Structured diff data
=== Section Start ===

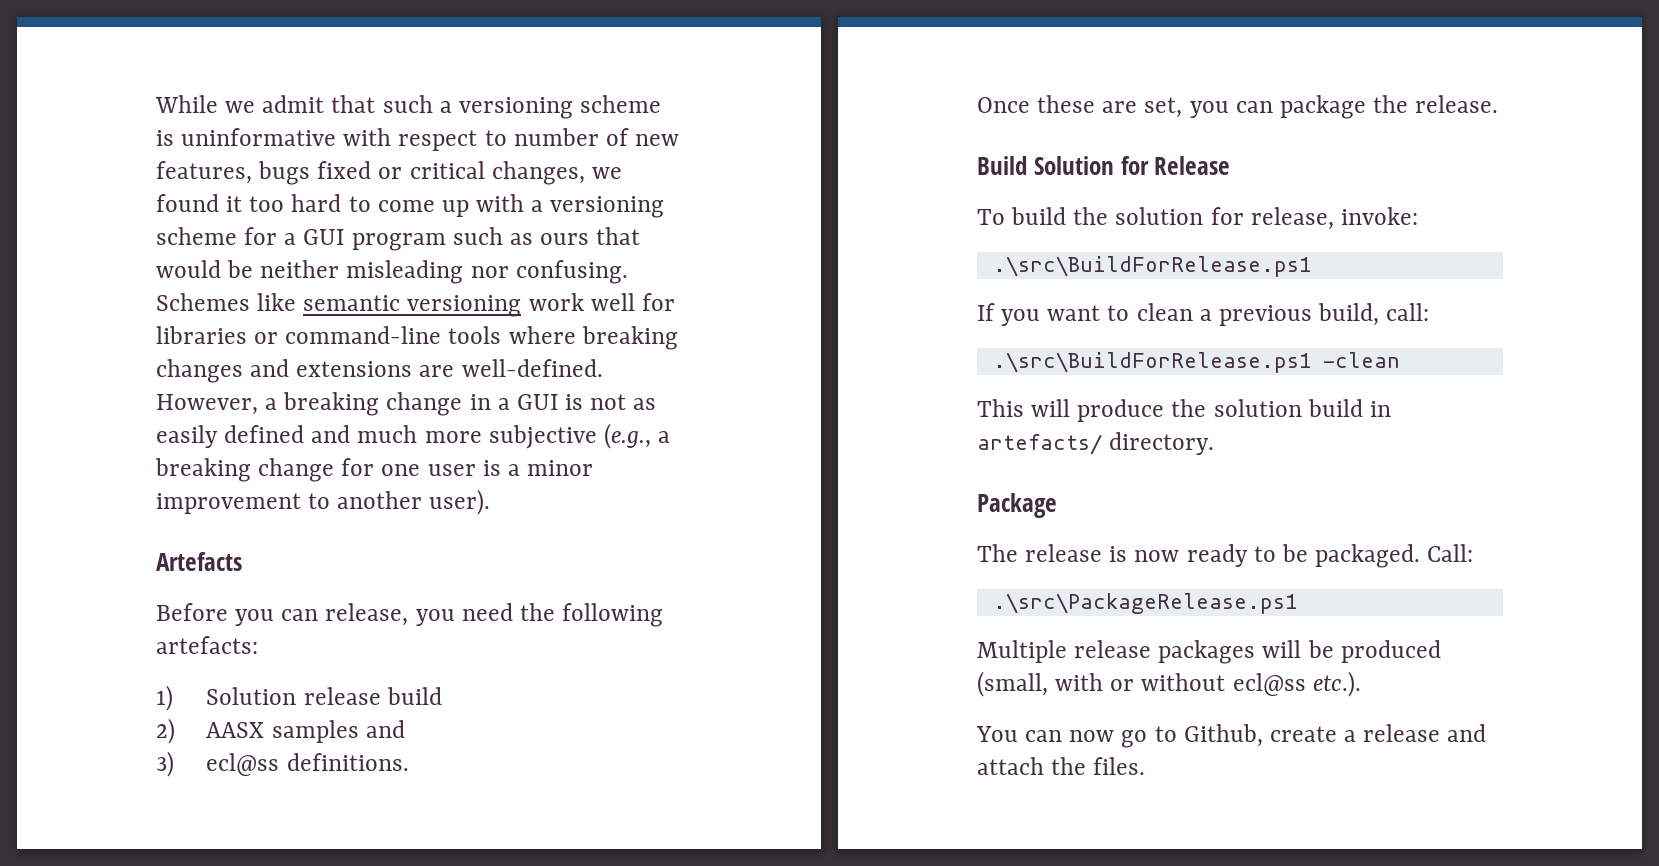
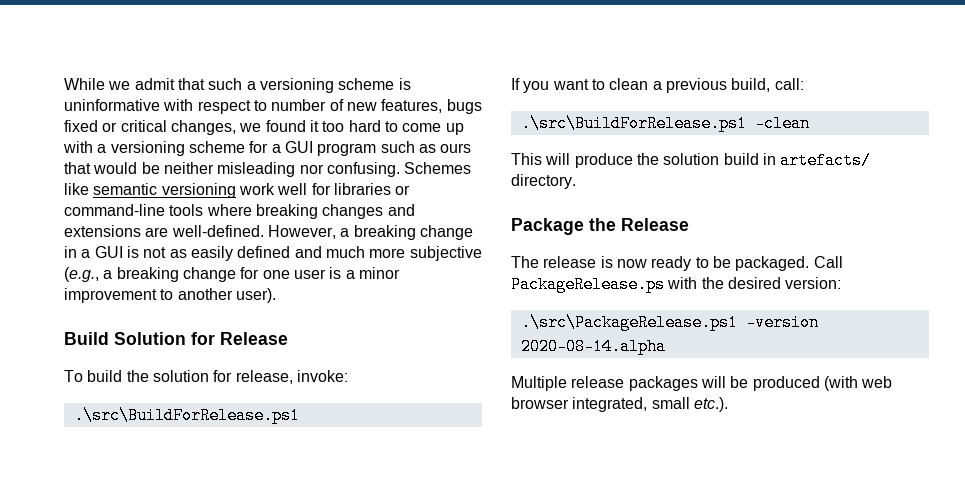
[156,552,242,571] [156,603,664,627] [156,636,258,654] [156,685,442,711] [156,718,405,744] [156,751,409,777] [977,95,1499,119] // Artefacts // Before you can release, you need the following artefacts: // 1) Solution release build // 2) AASX samples and // 3) ecl@ss definitions. // Once these are set, you can package the release. -> (276, 295) none
(1057, 505) none -> [589,218,689,231] the Release
[1427,544,1474,562] Call: -> [813,256,843,268] [511,276,842,293] Call PackageRelease.ps with the desired version:
(1297, 603) none -> [745,314,819,331] [520,338,666,355] -version 2020-08-14.alpha
[977,671,1361,697] [976,724,1487,748] [977,757,1146,775] (small, with or without ecl@ss etc.). // You can now go to Github, create a release and attach the files. -> [823,376,893,391] [511,397,728,412] (with web browser integrated, small etc.).

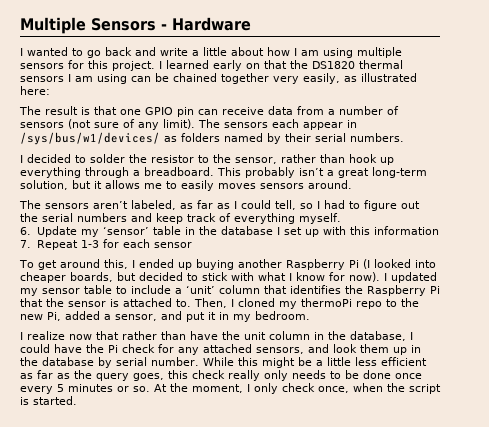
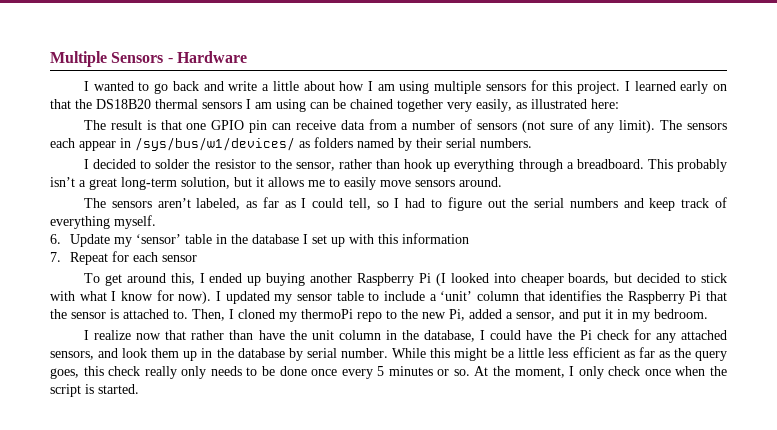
[312,61,355,69] DS1820 -> [96,99,151,109] DS18B20
[218,183,256,189] moves -> [380,180,411,187] move
[80,240,99,248] 1-3 -> (108, 258) none
[318,386,349,393] once, -> [644,369,671,376] once

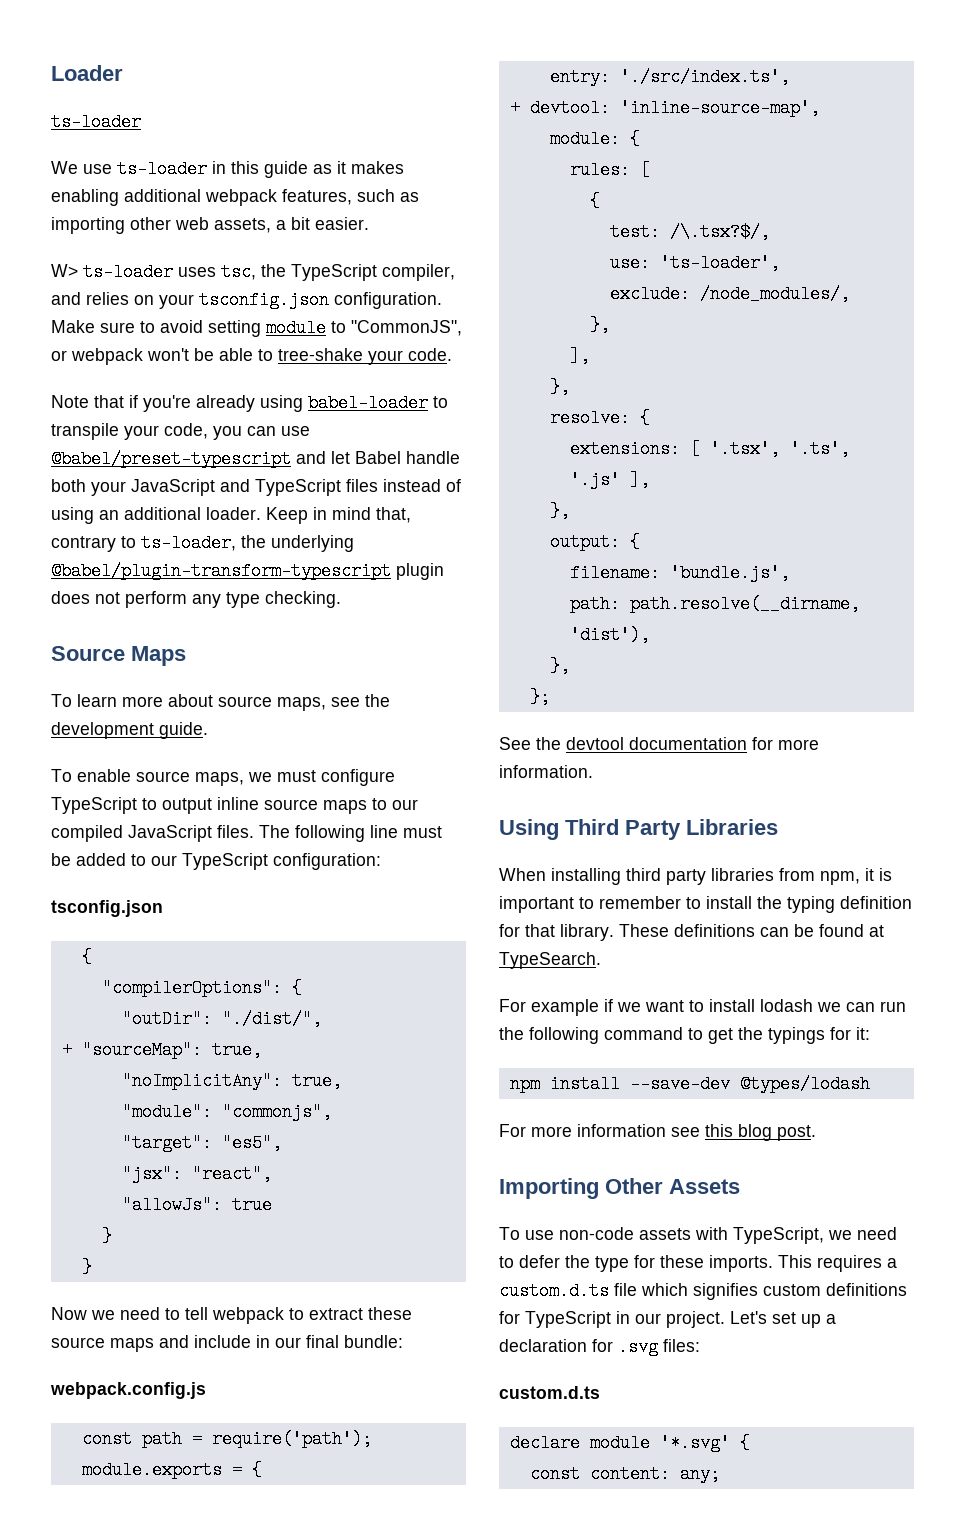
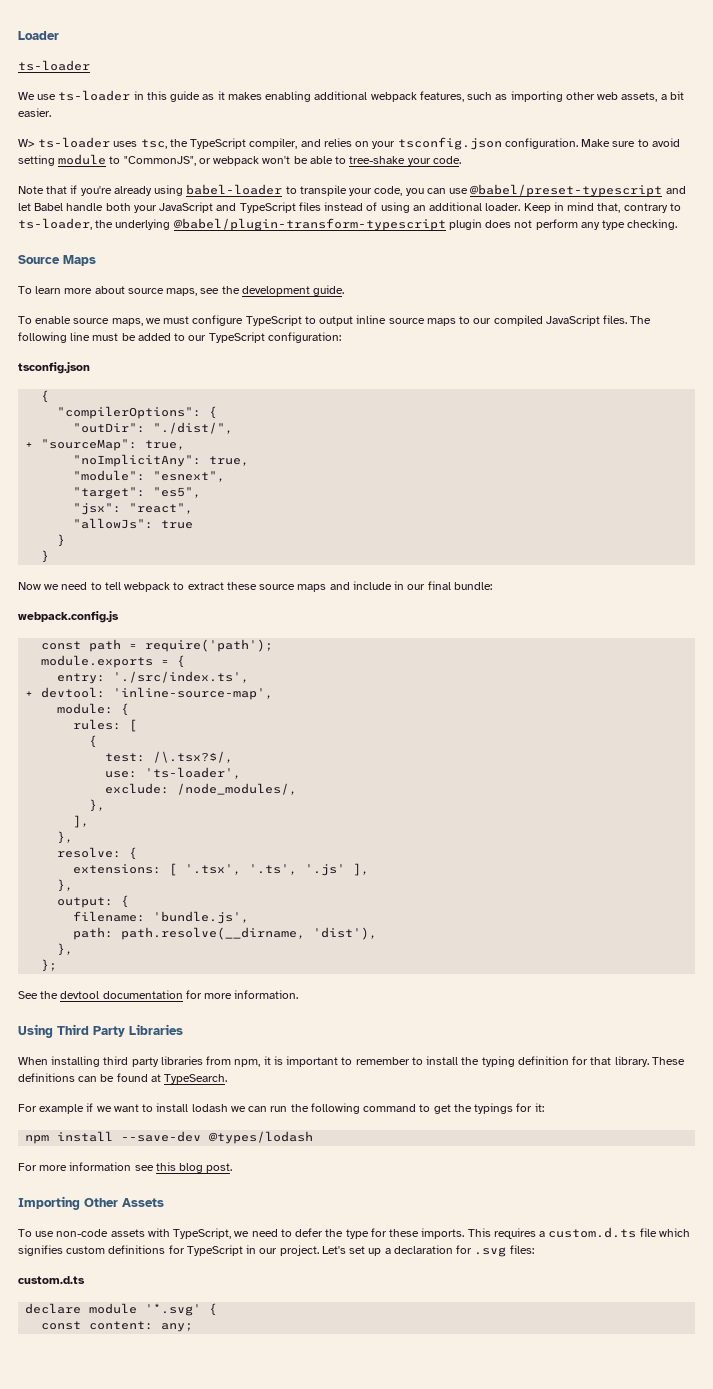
[221,1103,332,1121] "commonjs", -> [153,471,226,482] "esnext",

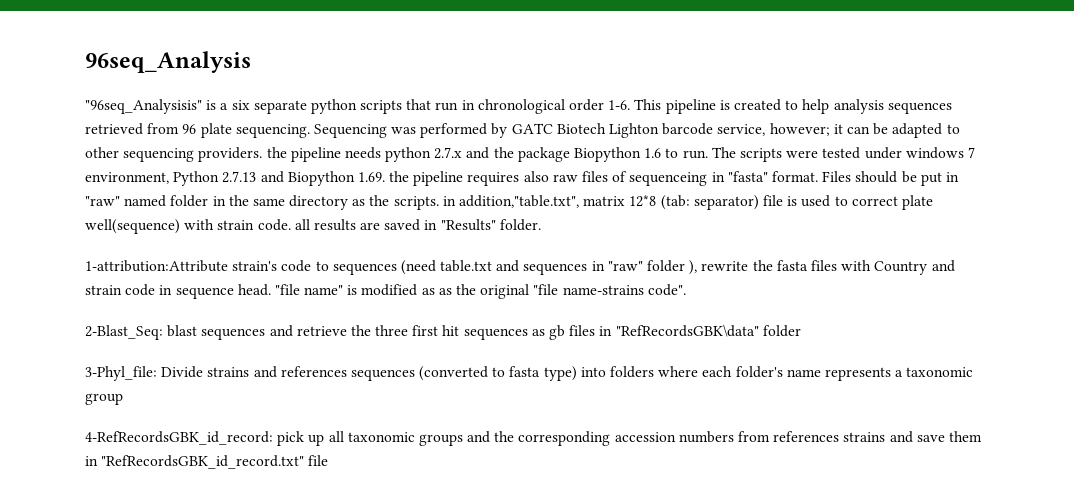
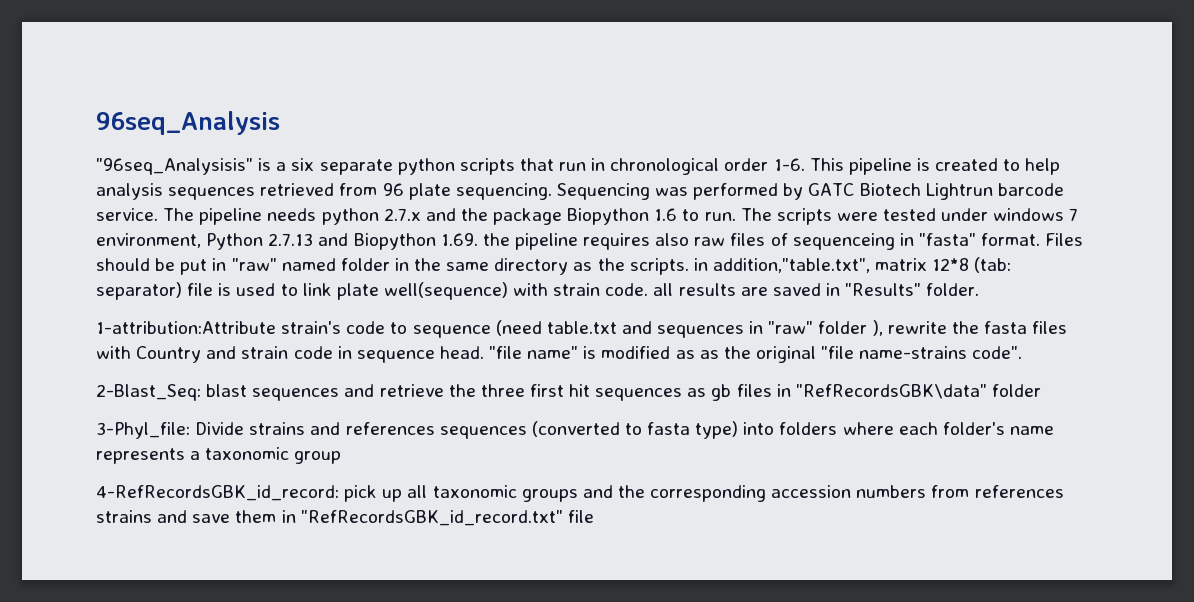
[609,123,960,138] [85,147,287,162] Lighton barcode service, however; it can be adapted to other sequencing providers. the -> [925,183,1064,200] [96,208,195,221] Lightrun barcode service. The
[851,196,898,206] correct -> [302,283,332,296] link
[332,263,397,275] sequences -> [412,325,491,338] sequence

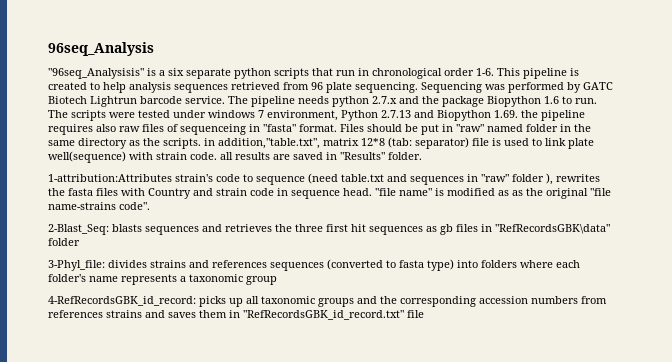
[96,321,276,334] 1-attribution:Attribute -> [48,174,172,182] 1-attribution:Attributes
[887,321,947,334] rewrite -> [556,174,600,182] rewrites
[206,384,248,397] blast -> [112,224,142,232] blasts
[379,384,444,397] retrieve -> [225,224,272,232] retrieves
[195,422,245,435] Divide -> [108,260,147,268] divides
[344,485,378,502] pick -> [199,296,226,307] picks
[192,514,231,523] save -> [168,312,196,318] saves

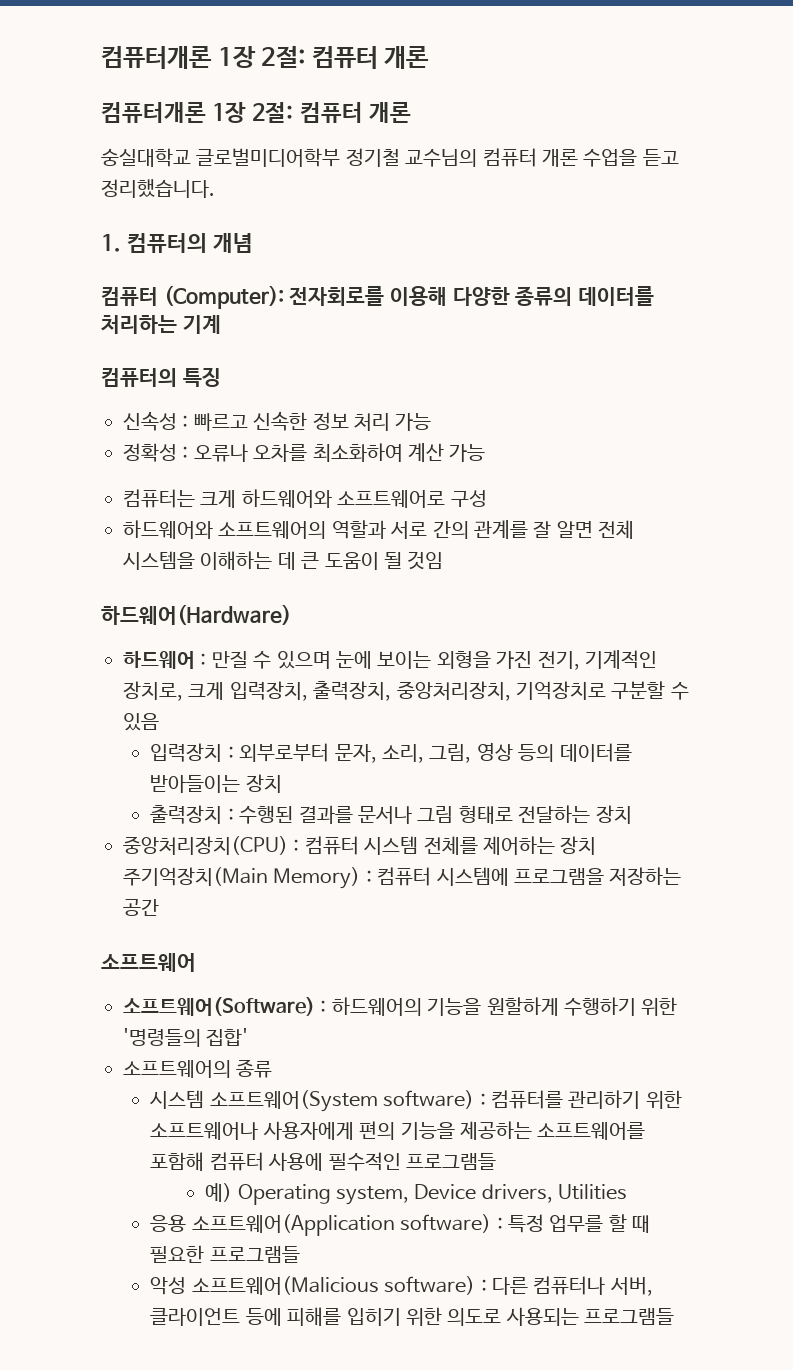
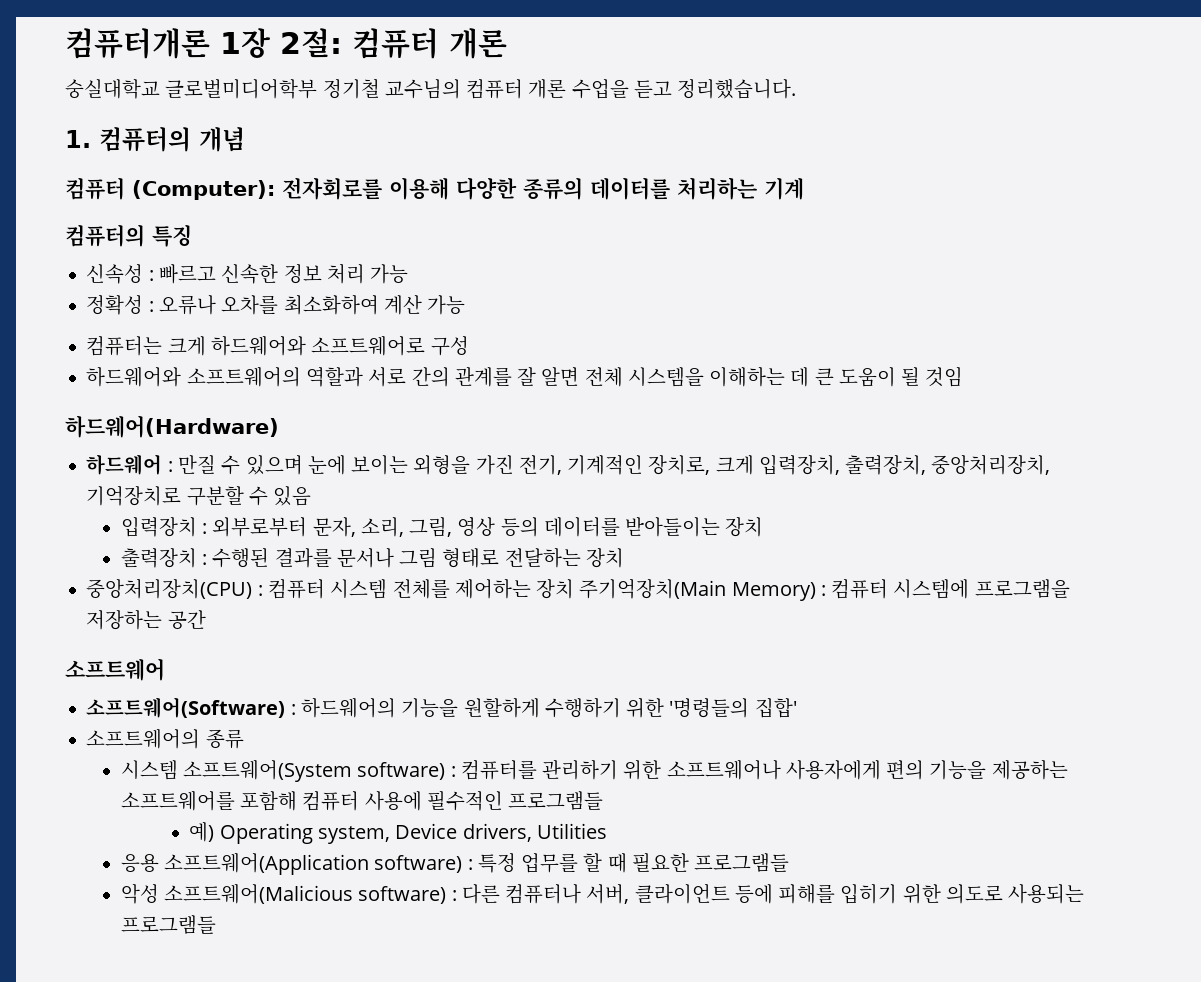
[101,46,430,69] [101,102,411,123] 컴퓨터개론 1장 2절: 컴퓨터 개론 // 컴퓨터개론 1장 2절: 컴퓨터 개론 -> [65,28,507,59] 컴퓨터개론 1장 2절: 컴퓨터 개론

=== Section End ===

What is required - What is needed is an exact transcription of every entry, minus the pictures.

Solution to this exercise -
[156,552,242,571] [156,603,664,627] [156,636,258,654] [156,685,442,711] [156,718,405,744] [156,751,409,777] [977,95,1499,119] // Artefacts // Before you can release, you need the following artefacts: // 1) Solution release build // 2) AASX samples and // 3) ecl@ss definitions. // Once these are set, you can package the release. -> (276, 295) none
(1057, 505) none -> [589,218,689,231] the Release
[1427,544,1474,562] Call: -> [813,256,843,268] [511,276,842,293] Call PackageRelease.ps with the desired version:
(1297, 603) none -> [745,314,819,331] [520,338,666,355] -version 2020-08-14.alpha
[977,671,1361,697] [976,724,1487,748] [977,757,1146,775] (small, with or without ecl@ss etc.). // You can now go to Github, create a release and attach the files. -> [823,376,893,391] [511,397,728,412] (with web browser integrated, small etc.).

[312,61,355,69] DS1820 -> [96,99,151,109] DS18B20
[218,183,256,189] moves -> [380,180,411,187] move
[80,240,99,248] 1-3 -> (108, 258) none
[318,386,349,393] once, -> [644,369,671,376] once

[221,1103,332,1121] "commonjs", -> [153,471,226,482] "esnext",

[609,123,960,138] [85,147,287,162] Lighton barcode service, however; it can be adapted to other sequencing providers. the -> [925,183,1064,200] [96,208,195,221] Lightrun barcode service. The
[851,196,898,206] correct -> [302,283,332,296] link
[332,263,397,275] sequences -> [412,325,491,338] sequence

[96,321,276,334] 1-attribution:Attribute -> [48,174,172,182] 1-attribution:Attributes
[887,321,947,334] rewrite -> [556,174,600,182] rewrites
[206,384,248,397] blast -> [112,224,142,232] blasts
[379,384,444,397] retrieve -> [225,224,272,232] retrieves
[195,422,245,435] Divide -> [108,260,147,268] divides
[344,485,378,502] pick -> [199,296,226,307] picks
[192,514,231,523] save -> [168,312,196,318] saves

[101,46,430,69] [101,102,411,123] 컴퓨터개론 1장 2절: 컴퓨터 개론 // 컴퓨터개론 1장 2절: 컴퓨터 개론 -> [65,28,507,59] 컴퓨터개론 1장 2절: 컴퓨터 개론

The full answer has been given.